- Birth name: Yasuhiro Kobayashi
- Born: April 29, 1959 (age 65) Matsushiro, Nagano, Japan
- Occupation: Musician
- Instrument: Accordion
- Years active: 1991–present
- Website: coba-net.com

= Yasuhiro Kobayashi =

Yasuhiro Kobayashi (小林 靖宏, Kobayashi Yasuhiro), known professionally as coba, is a Japanese musician, accordionist, composer and arranger, born in Matsushiro, Nagano and brought up in Niigata, Niigata. His music has sold over 1,000,000 CDs.

coba started playing accordion when he was nine. At the age of 18 he moved to Italy in order to hone his music skills in local educational institution and graduated with honours.

In April 1979 coba won an accordionist contest in Japan; in September he did the same in Italy and in October 1980 he was recognized as the best in Austria.

coba creates his own music and makes arrangements for famous compositions. In 1996 he collaborated with Björk recording her album Homogenic and touring in more than sixty countries. Throughout his career coba also worked with Goldie, 808 State, Underworld, Plaid and Howie B.
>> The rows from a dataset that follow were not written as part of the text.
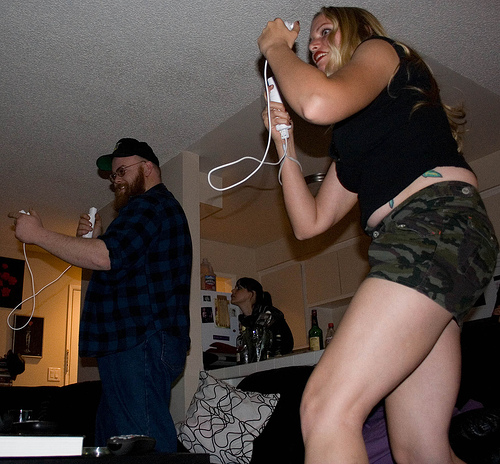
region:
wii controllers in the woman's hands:
[207, 20, 304, 182]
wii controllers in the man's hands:
[4, 202, 104, 332]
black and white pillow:
[175, 371, 285, 462]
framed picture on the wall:
[12, 311, 44, 361]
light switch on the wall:
[44, 365, 64, 381]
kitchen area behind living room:
[205, 162, 368, 366]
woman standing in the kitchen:
[227, 276, 293, 353]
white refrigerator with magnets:
[201, 287, 241, 358]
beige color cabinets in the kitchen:
[258, 264, 305, 349]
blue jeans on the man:
[95, 324, 190, 447]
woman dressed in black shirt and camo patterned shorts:
[261, 0, 494, 461]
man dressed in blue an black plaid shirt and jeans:
[10, 133, 197, 463]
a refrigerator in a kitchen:
[201, 286, 246, 366]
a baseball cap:
[93, 134, 163, 174]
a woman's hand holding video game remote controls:
[246, 15, 304, 142]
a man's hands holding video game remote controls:
[9, 203, 105, 245]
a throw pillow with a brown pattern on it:
[180, 373, 281, 462]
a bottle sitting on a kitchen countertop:
[305, 305, 326, 347]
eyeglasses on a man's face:
[100, 161, 145, 181]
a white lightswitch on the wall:
[43, 363, 64, 383]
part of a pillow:
[205, 413, 223, 415]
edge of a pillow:
[243, 390, 268, 399]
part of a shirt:
[108, 323, 125, 344]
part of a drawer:
[308, 278, 320, 293]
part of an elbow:
[301, 227, 316, 239]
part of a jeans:
[149, 388, 159, 400]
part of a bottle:
[313, 333, 321, 335]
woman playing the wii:
[259, 5, 491, 462]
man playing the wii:
[9, 134, 190, 459]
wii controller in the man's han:
[87, 199, 97, 240]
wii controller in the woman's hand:
[263, 73, 293, 139]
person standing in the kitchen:
[230, 277, 293, 356]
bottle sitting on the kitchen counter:
[305, 308, 322, 352]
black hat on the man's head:
[95, 135, 159, 174]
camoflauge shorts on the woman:
[369, 179, 493, 324]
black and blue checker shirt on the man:
[77, 195, 196, 350]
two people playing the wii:
[4, 9, 491, 454]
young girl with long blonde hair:
[296, 3, 473, 163]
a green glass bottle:
[302, 304, 324, 358]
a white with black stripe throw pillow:
[177, 368, 282, 462]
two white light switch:
[44, 363, 64, 383]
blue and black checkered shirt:
[78, 178, 203, 367]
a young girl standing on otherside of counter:
[207, 265, 329, 387]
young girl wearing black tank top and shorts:
[236, 7, 496, 381]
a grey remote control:
[105, 424, 159, 459]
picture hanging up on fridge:
[200, 289, 242, 350]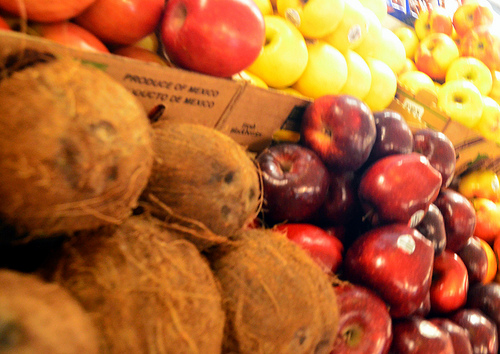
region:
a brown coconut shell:
[18, 65, 168, 240]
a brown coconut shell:
[147, 128, 261, 223]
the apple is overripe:
[257, 131, 340, 215]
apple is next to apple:
[252, 143, 330, 222]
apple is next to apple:
[307, 94, 377, 170]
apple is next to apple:
[270, 221, 340, 273]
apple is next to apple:
[311, 277, 387, 347]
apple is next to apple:
[345, 220, 432, 315]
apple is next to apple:
[395, 316, 450, 347]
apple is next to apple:
[429, 246, 468, 313]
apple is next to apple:
[439, 186, 477, 253]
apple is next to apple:
[370, 109, 414, 162]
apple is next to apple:
[415, 125, 454, 188]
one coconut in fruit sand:
[2, 55, 156, 239]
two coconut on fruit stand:
[3, 63, 259, 244]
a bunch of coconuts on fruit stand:
[10, 62, 341, 349]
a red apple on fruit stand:
[291, 93, 377, 168]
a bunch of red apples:
[236, 100, 496, 342]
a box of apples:
[233, 0, 408, 116]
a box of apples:
[0, 5, 265, 125]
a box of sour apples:
[385, 5, 496, 161]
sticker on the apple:
[336, 215, 434, 317]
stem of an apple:
[263, 140, 300, 181]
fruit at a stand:
[22, 7, 452, 296]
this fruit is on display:
[14, 9, 484, 279]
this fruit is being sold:
[191, 2, 491, 347]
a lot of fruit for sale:
[29, 7, 496, 236]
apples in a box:
[10, 5, 240, 85]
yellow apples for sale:
[266, 4, 405, 96]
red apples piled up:
[290, 119, 490, 336]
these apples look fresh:
[222, 19, 498, 305]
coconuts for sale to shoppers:
[27, 89, 309, 347]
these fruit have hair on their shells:
[27, 99, 296, 352]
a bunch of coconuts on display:
[6, 40, 339, 352]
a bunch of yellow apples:
[245, 2, 405, 111]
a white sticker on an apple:
[396, 232, 415, 255]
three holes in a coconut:
[218, 168, 257, 218]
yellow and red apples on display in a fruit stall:
[414, 0, 496, 81]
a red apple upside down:
[356, 148, 441, 222]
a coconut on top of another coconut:
[4, 54, 155, 239]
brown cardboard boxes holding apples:
[1, 28, 310, 168]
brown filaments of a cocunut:
[148, 194, 238, 246]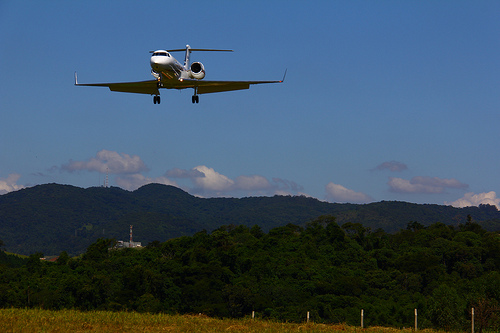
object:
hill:
[0, 181, 499, 260]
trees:
[0, 211, 499, 332]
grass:
[0, 305, 477, 332]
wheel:
[193, 94, 201, 105]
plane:
[71, 43, 289, 106]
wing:
[196, 66, 289, 95]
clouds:
[35, 150, 147, 177]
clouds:
[189, 163, 236, 192]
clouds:
[320, 180, 378, 204]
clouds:
[443, 191, 499, 211]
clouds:
[237, 174, 307, 197]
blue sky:
[0, 0, 499, 211]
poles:
[468, 305, 476, 333]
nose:
[150, 53, 175, 64]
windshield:
[150, 51, 172, 58]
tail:
[146, 43, 238, 52]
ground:
[0, 304, 445, 333]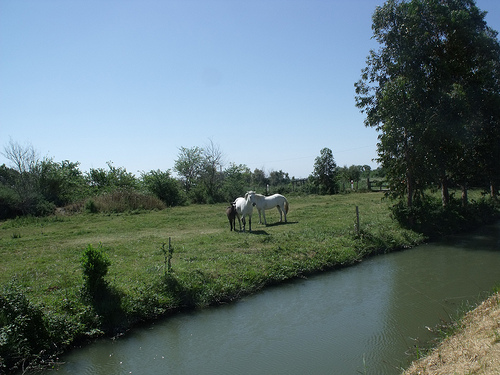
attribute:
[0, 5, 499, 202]
sky — blue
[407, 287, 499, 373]
grass — dead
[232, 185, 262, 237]
horse — white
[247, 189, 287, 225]
horse — white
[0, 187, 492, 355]
grass — green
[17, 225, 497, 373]
water — calm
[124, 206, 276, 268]
grass — short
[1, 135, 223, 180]
cloud — white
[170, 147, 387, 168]
cloud — white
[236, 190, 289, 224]
horse — white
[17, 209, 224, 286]
field — green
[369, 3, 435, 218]
tree — tall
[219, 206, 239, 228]
baby horse — brown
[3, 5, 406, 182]
sky — clear, blue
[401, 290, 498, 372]
grass — dried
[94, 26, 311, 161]
skies — blue, clear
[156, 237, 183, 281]
plants — green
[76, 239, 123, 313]
plants — green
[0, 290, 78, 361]
plants — green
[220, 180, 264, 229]
horse — young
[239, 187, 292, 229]
horse — white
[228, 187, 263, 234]
horse — white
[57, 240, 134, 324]
bush — tall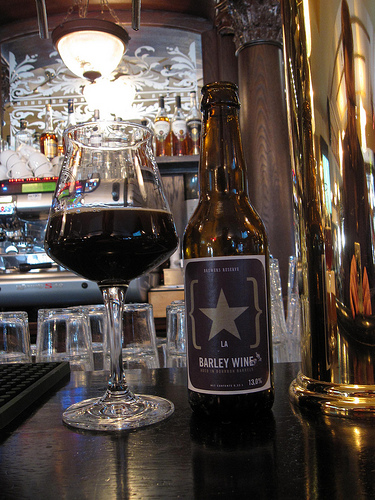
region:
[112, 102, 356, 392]
a bottle of bear on table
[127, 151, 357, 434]
a bottle of wineo n table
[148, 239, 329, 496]
a small bottle of wine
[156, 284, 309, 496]
a small bottle of wine on table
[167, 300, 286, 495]
a tbale with wine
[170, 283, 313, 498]
a table with a bottle of wine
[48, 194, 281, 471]
a wine glass on table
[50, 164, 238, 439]
a glass of wine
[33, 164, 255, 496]
a glass of wine on table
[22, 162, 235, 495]
a table with a glass of wine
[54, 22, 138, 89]
white light over table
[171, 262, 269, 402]
brown and white label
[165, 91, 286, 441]
brown bottle on table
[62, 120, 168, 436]
large clear glass with wine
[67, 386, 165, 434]
round base for glass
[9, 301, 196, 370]
small glasses behind bottle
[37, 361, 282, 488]
glass on black table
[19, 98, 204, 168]
bottles of liquor in rear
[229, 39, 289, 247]
brown pillar behind bottle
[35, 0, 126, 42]
chains holding up light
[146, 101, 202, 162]
bottles of booze sitting on shelf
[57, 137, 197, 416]
a wine glass sitting on a bar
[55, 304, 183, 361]
glasses stacked behind the bar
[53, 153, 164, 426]
a wine glass filled with red wine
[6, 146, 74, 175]
coffee cups stacked behind the bar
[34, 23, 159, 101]
a light shining behing the bar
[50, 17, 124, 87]
a light hanging from the ceiling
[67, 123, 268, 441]
a wine bottle standing next to a wine glass.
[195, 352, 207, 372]
the white letter B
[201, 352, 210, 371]
the white letter A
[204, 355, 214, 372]
the white letter R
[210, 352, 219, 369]
the white letter L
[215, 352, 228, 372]
the white letter E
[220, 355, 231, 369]
the white letter Y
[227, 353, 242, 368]
the white letter W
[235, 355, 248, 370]
the white letter I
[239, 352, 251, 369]
the white letter N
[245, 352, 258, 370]
the capitol letter E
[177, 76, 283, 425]
A bottle on the table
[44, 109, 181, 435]
A glass on the table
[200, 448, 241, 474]
Part of the table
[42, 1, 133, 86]
A light hanging from the ceiling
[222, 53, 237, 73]
Part of the wall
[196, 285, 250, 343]
A star on the bottle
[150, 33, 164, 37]
Part of the mirror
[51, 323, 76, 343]
Part of the glass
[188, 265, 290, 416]
a bottle on the counter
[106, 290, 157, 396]
a glass on the counter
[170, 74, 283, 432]
beer bottle on black bar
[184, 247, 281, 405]
gold star on beer bottle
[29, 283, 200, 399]
liquor glasses behind black bar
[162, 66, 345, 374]
reflection of beer bottle on wall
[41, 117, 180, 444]
glass of beer on black bar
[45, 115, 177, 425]
glass of dark beer on black bar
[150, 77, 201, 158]
liquor bottle on shelf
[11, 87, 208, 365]
liquor bottle on shelf behind bar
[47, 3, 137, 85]
glass globe hanging in front of mirror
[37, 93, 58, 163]
glass of liquor by etched mirror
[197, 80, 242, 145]
Top of a bottle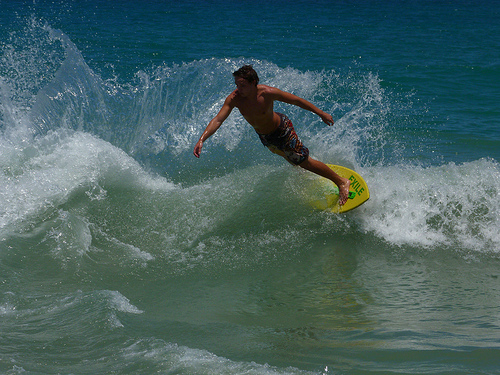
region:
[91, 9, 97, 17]
water drop in air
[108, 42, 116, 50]
water drop in air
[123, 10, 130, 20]
water drop in air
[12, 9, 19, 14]
water drop in air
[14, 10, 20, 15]
water drop in air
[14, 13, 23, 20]
water drop in air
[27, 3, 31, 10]
water drop in air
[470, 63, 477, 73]
water drop in air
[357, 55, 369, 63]
water drop in air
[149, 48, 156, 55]
water drop in air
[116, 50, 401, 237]
a surfer riding a wave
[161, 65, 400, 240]
a man on a surfboard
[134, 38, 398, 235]
a man on a yellow surfboard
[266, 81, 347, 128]
the arm of a man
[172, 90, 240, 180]
the arm of a man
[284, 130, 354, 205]
the legs of a man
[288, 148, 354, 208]
the leg of a surfer on his board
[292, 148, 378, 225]
the tip of the surfboard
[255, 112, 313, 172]
the bathing trunks worn by a surfer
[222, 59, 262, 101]
the head of a surfer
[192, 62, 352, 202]
A man surf boarding in the ocean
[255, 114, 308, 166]
A man's multi-colored swimming trunks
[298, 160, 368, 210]
A yellow surf board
In 1996 French magazine Nova Magazine named "Roots" album the best one. In 2001 coba was awarded "The Best Composer of the Year" for his soundtracks according to Japanese Award Academy. In 2002 he created music for Pokémon. In 2006 coba was awarded "Voce d’oro" - the prize of "the most active accordionist in the world".

coba released more than 30 albums. He considers that his music doesn't belong to any genre.